=== RAW DATA ===

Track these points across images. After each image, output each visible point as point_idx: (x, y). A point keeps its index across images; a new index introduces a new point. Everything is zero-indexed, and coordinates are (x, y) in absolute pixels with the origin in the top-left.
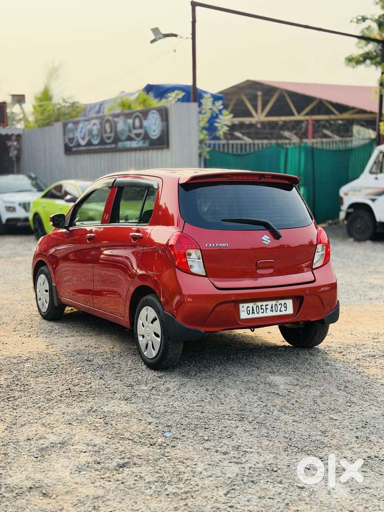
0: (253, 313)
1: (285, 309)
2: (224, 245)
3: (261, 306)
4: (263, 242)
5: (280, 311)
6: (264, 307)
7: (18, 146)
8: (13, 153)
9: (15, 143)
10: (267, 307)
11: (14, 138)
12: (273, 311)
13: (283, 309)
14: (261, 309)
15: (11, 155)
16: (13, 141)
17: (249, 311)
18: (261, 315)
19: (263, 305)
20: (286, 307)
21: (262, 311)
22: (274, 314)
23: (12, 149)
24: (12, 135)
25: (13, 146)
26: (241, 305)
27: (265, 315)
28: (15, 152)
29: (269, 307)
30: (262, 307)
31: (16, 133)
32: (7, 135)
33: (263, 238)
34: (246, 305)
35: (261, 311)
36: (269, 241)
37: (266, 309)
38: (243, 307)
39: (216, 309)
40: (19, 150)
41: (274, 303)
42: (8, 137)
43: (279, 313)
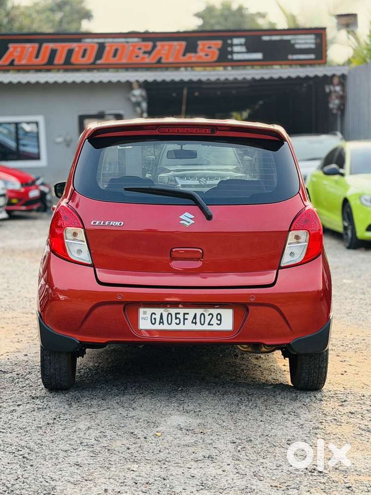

===

Rewrite every row with "images" renamed to "frames" and nothing else changed. Leave the pictures out.

● FINAL ANSWER
Track these points across frames. After each image, output each visible point as point_idx: (x, y). A point keeps its index across frames; a new index introduces a new point. Everything is zero-indexed, and coordinates are (x, y) in absolute pixels with the origin in the top-left.
0: (253, 313)
1: (285, 309)
2: (224, 245)
3: (261, 306)
4: (263, 242)
5: (280, 311)
6: (264, 307)
7: (18, 146)
8: (13, 153)
9: (15, 143)
10: (267, 307)
11: (14, 138)
12: (273, 311)
13: (283, 309)
14: (261, 309)
15: (11, 155)
16: (13, 141)
17: (249, 311)
18: (261, 315)
19: (263, 305)
20: (286, 307)
21: (262, 311)
22: (274, 314)
23: (12, 149)
24: (12, 135)
25: (13, 146)
26: (241, 305)
27: (265, 315)
28: (15, 152)
29: (269, 307)
30: (262, 307)
31: (16, 133)
32: (7, 135)
33: (263, 238)
34: (246, 305)
35: (261, 311)
36: (269, 241)
37: (266, 309)
38: (243, 307)
39: (216, 309)
40: (19, 150)
41: (274, 303)
42: (8, 137)
43: (279, 313)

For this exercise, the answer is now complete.